Selama ini Maulidia sudah ikhlas menjalani hidup sebagai single parent. Membesarkan dua putrinya, Anisa dan Nabila.
Kini Anisa sudah berkeluarga dan diboyong suaminya ke pulau seberang. Sedangkan Nabila yang usianya terpaut jauh dengan Anisa akan memasuki usia remaja.
Maulidia menoleh ke arah Nabila yang sedang belajar. Ia telah duluan sholat Magrib.
Tiba-tiba Maulidia teringat sesuatu. Besok, genap usia Nabila 11 tahun. Gadis berangkat remaja itu tak pernah melihat ayahnya.
Tak disadari Maulidia meneteskan air mata. Jatuh menimpa mukenanya.
"Begitu menyedihkan nasibmu, nak..." gumam Maulidia pelan. Usia 3 bulan Nabila ditinggal ayahnya untuk selamanya. Mas Sumadi pergi meninggalkan dirinya dan kedua putrinya.
Nabila belum tahu apa-apa ketika mas Sumadi menghadap sang Khalik. Ia tak akan merasakan apa-apa. Akan tetapi dirinya merasa sangat kehilangan suami yang dicintainya.
Begitu pula Anisa, putri pertamanya yang saat itu sudah remaja, juga merasa kehilangan ayah yang sangat disayangi.
Sebelas tahun silam, Maulidia memang sangat terpukul. Namun dua putrinya, Anisa yang sudah remaja dan Nabila berusia yang baru 3 bulan. Menjadi obat jerih pelerai demam bagi Maulidia.
Sejak itu yang terpikirkan oleh Maulidia hanyalah bagaimana membesarkan Nabila dan melanjutkan sekolah Anisa yang masih duduk di bangku es-em-u.
Tak pernah berpikir lagi untuk mencari pengganti mas Sumadi. Ia bertekad menghabiskan sisa usianya untuk menghidupi kedua putrinya.
Maulidia kembali menyeka pipinya mengeringkan sisa butiran bening yang bergulir di pipinya.
Kini pikirannya melayang ke suatu tempat yang jauh. Mengingat seseorang yang telah menggoda jiwanya sejak beberapa hari terakhir, mas Arizon!
Mas Arizon sebenarnya bukanlah orang asing baginya. Bahkan masih ada sangkutan karib kerabat dengannya. Maulidia mengenal mas Arizon dari kecil sampai remaja.
Namun sejak menikah dengan pilihan hatinnya mas Harizon sudah jarang dilihatnya. Apalagi mas Arizon jarang pulang ke kampung. Sibuk dengan tugas dan keluarganya di rantau.

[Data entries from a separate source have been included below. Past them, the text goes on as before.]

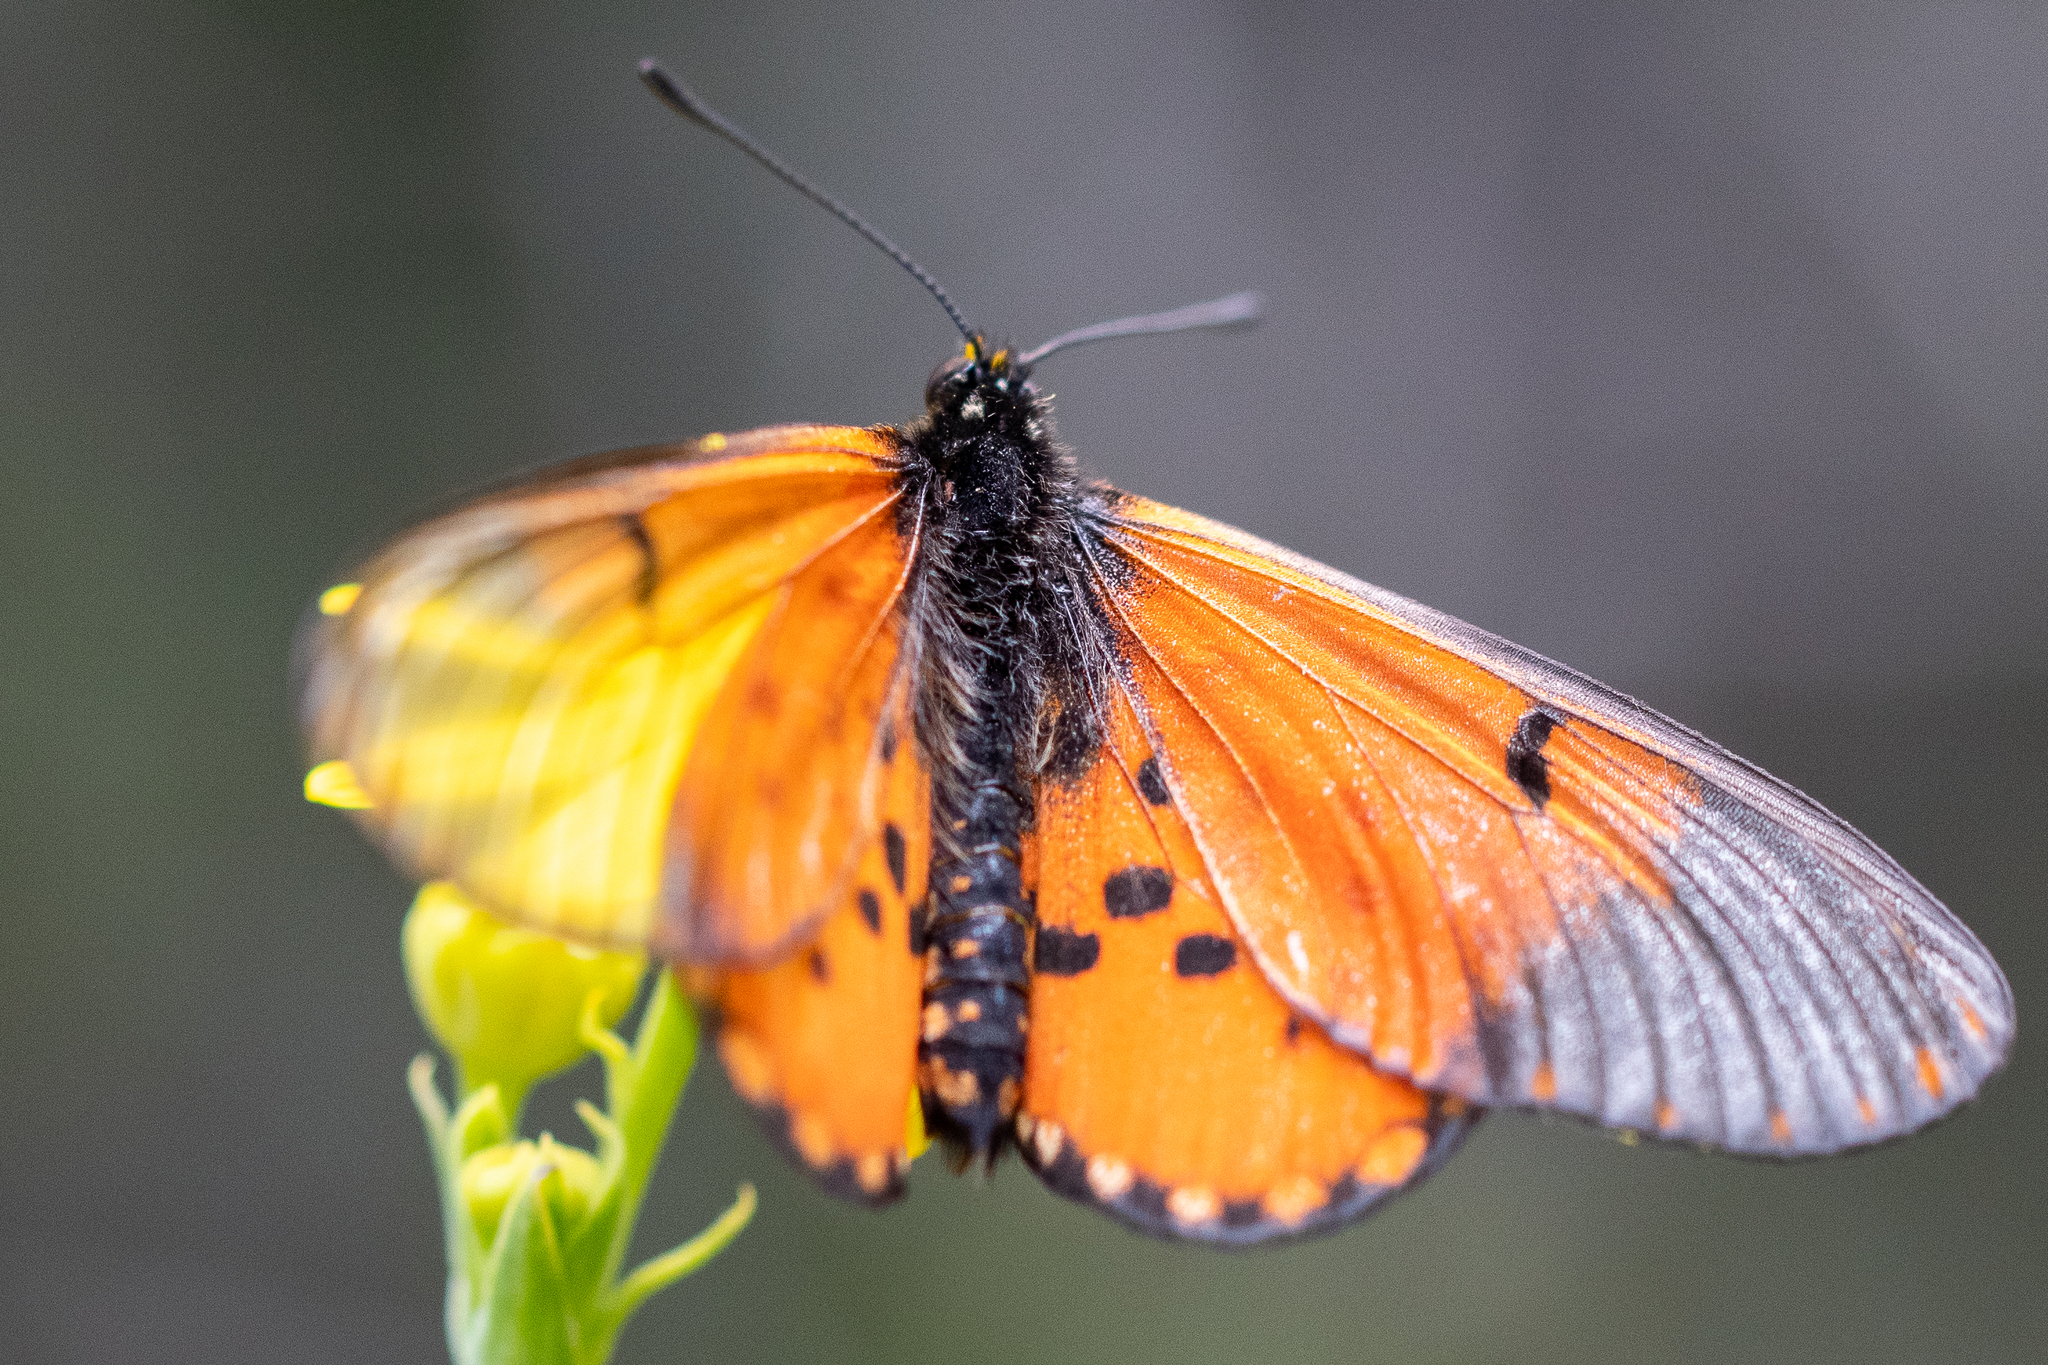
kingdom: Animalia
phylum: Arthropoda
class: Insecta
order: Lepidoptera
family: Nymphalidae
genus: Acraea
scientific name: Acraea horta
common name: Garden acraea
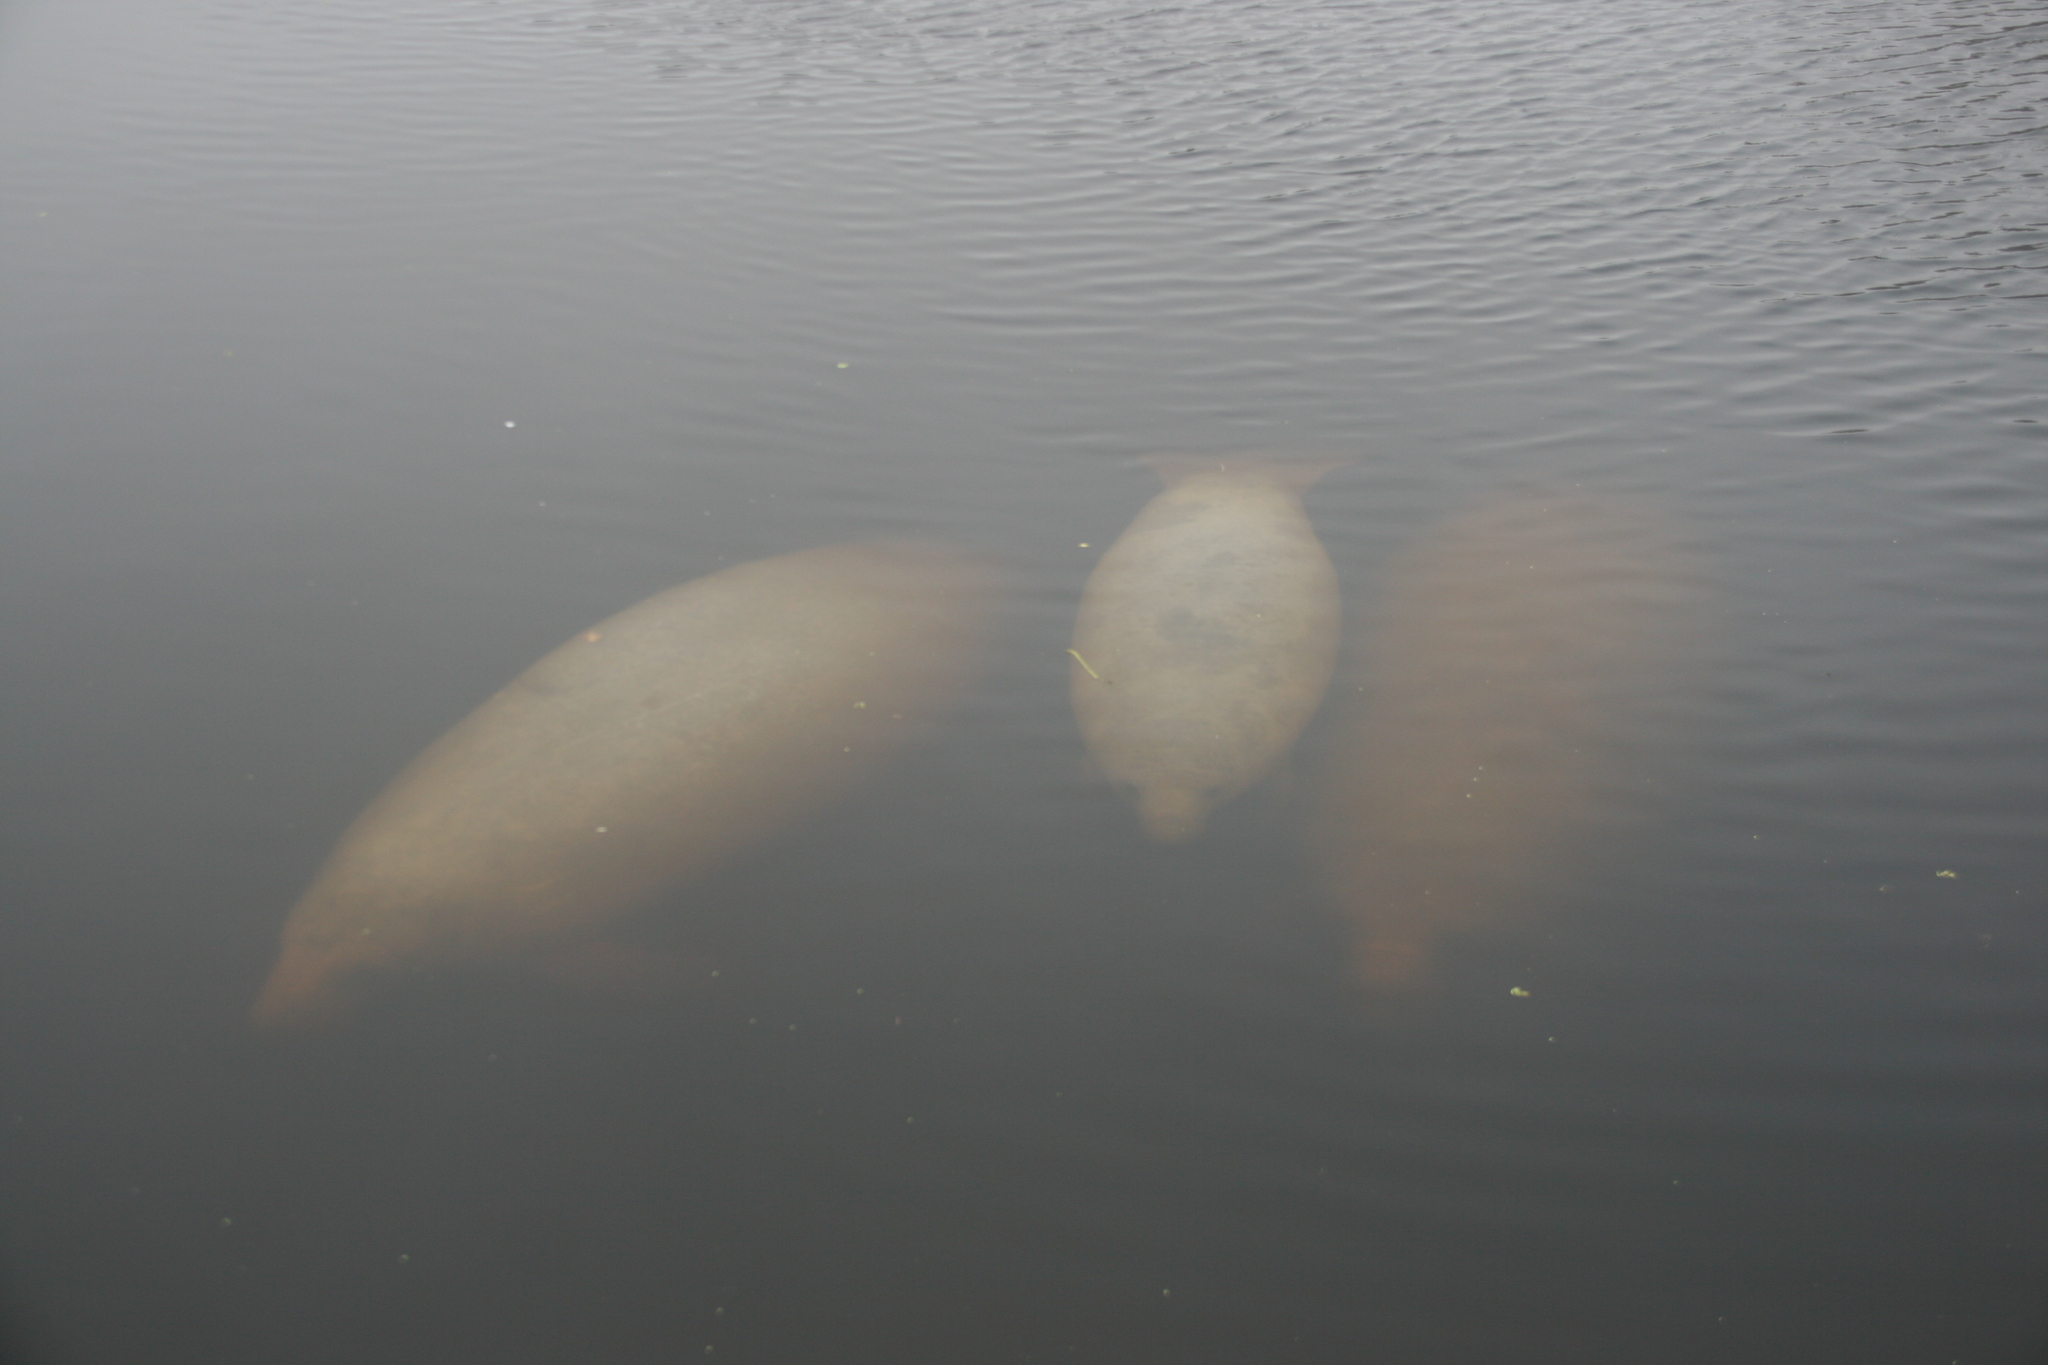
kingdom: Animalia
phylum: Chordata
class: Mammalia
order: Sirenia
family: Trichechidae
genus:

Maulidia menjadi terharu dan trenyuh ketika mendengar cerita mas Arizon tentang masalah dalam keluarganya.
"Lidia, saya ingin pulang ke kampung kita," begitu awal cerita mas Arizon beberapa minggu lalu melalui telepon WhatsApp.
"Apa salahnya, mas?" balas Maulidia.
"Maksud saya, ingin tua dan mati di kampung kita..." ujar mas Arizon. Lalu mas Arizon bercerita panjang lebar tentang dirinya.
"Kalau begitu keadaanmu mas, sebaiknya mas pulang sajalah ke kampung. Masih banyak kok orang di kampung yang akan mau menerima mas," ujar Maulidia jadi hiba. Sejak saat itu mas Arizon sering curhat dengan Maulidia.
"Carikan untuk mas satu orang ya, Lidia?"
"Jangan khawatir, mas. Yang sudah janda atau masih gadis, ada kok .."
Maulidia terdiam ketika mas Arizon menanyakan tentang dirinya. Lalu ia pun menceritakan keadaan dirinya apa adanya.
Mas Arizon terdengar tertawa lepas. Seakan melupakan keadaan dirinya yang sedang dirundung sedih. Bahkan mas Arizon berani menggoda dirinya.
"Kalau begitu tak perlu susah Lidya mencarikan satu orang untuk mas," goda mas Arizal.
Maulidia tersenyum sendiri. Ia sudah menangkap maksud mas Arizon....
"Mama kenapa bermenung? Mama sedang bersedih ya?" tiba-tiba Nabila sudah berdiri di samping Maulidia yang masih bersimpuh di atas sajadah.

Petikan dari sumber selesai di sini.